Exercise material below:

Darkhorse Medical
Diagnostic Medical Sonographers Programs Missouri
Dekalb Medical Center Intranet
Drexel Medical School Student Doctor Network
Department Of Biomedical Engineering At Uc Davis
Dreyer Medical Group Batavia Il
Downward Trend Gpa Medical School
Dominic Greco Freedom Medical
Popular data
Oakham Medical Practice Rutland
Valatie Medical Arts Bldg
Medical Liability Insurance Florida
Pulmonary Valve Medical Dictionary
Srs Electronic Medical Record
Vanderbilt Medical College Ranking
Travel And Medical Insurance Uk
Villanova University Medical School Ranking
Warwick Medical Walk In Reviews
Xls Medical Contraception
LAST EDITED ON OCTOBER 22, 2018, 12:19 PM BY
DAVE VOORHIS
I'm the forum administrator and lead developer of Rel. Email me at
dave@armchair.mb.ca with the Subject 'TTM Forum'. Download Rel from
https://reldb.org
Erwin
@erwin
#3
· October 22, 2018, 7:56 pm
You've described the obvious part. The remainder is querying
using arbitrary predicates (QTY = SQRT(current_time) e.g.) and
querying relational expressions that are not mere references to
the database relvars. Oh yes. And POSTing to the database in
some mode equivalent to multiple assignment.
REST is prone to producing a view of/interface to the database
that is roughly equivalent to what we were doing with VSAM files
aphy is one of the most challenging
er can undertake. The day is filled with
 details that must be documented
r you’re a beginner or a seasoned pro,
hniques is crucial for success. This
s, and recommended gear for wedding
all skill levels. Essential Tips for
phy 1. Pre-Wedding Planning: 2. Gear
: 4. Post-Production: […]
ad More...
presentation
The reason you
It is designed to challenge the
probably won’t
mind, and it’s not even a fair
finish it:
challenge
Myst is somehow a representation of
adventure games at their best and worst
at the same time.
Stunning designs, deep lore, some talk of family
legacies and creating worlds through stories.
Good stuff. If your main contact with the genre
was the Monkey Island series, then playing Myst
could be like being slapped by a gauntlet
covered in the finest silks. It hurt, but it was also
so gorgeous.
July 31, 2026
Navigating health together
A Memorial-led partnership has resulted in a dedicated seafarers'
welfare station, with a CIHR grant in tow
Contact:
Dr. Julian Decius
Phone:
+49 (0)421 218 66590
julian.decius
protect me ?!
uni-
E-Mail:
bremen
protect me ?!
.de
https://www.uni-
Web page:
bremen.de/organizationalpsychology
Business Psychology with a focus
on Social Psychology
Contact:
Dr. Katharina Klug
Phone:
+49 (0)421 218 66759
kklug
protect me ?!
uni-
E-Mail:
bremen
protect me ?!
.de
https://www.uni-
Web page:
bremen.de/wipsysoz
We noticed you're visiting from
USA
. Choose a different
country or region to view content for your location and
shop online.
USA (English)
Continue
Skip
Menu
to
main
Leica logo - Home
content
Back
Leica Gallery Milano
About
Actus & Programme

End of Exercise material.

[About this exercise] A complete and exact repetition of the entries is required.

[Exercise result]
Darkhorse Medical
Diagnostic Medical Sonographers Programs Missouri
Dekalb Medical Center Intranet
Drexel Medical School Student Doctor Network
Department Of Biomedical Engineering At Uc Davis
Dreyer Medical Group Batavia Il
Downward Trend Gpa Medical School
Dominic Greco Freedom Medical
Popular data
Oakham Medical Practice Rutland
Valatie Medical Arts Bldg
Medical Liability Insurance Florida
Pulmonary Valve Medical Dictionary
Srs Electronic Medical Record
Vanderbilt Medical College Ranking
Travel And Medical Insurance Uk
Villanova University Medical School Ranking
Warwick Medical Walk In Reviews
Xls Medical Contraception
LAST EDITED ON OCTOBER 22, 2018, 12:19 PM BY
DAVE VOORHIS
I'm the forum administrator and lead developer of Rel. Email me at
dave@armchair.mb.ca with the Subject 'TTM Forum'. Download Rel from
https://reldb.org
Erwin
@erwin
#3
· October 22, 2018, 7:56 pm
You've described the obvious part. The remainder is querying
using arbitrary predicates (QTY = SQRT(current_time) e.g.) and
querying relational expressions that are not mere references to
the database relvars. Oh yes. And POSTing to the database in
some mode equivalent to multiple assignment.
REST is prone to producing a view of/interface to the database
that is roughly equivalent to what we were doing with VSAM files
aphy is one of the most challenging
er can undertake. The day is filled with
 details that must be documented
r you’re a beginner or a seasoned pro,
hniques is crucial for success. This
s, and recommended gear for wedding
all skill levels. Essential Tips for
phy 1. Pre-Wedding Planning: 2. Gear
: 4. Post-Production: […]
ad More...
presentation
The reason you
It is designed to challenge the
probably won’t
mind, and it’s not even a fair
finish it:
challenge
Myst is somehow a representation of
adventure games at their best and worst
at the same time.
Stunning designs, deep lore, some talk of family
legacies and creating worlds through stories.
Good stuff. If your main contact with the genre
was the Monkey Island series, then playing Myst
could be like being slapped by a gauntlet
covered in the finest silks. It hurt, but it was also
so gorgeous.
July 31, 2026
Navigating health together
A Memorial-led partnership has resulted in a dedicated seafarers'
welfare station, with a CIHR grant in tow
Contact:
Dr. Julian Decius
Phone:
+49 (0)421 218 66590
julian.decius
protect me ?!
uni-
E-Mail:
bremen
protect me ?!
.de
https://www.uni-
Web page:
bremen.de/organizationalpsychology
Business Psychology with a focus
on Social Psychology
Contact:
Dr. Katharina Klug
Phone:
+49 (0)421 218 66759
kklug
protect me ?!
uni-
E-Mail:
bremen
protect me ?!
.de
https://www.uni-
Web page:
bremen.de/wipsysoz
We noticed you're visiting from
USA
. Choose a different
country or region to view content for your location and
shop online.
USA (English)
Continue
Skip
Menu
to
main
Leica logo - Home
content
Back
Leica Gallery Milano
About
Actus & Programme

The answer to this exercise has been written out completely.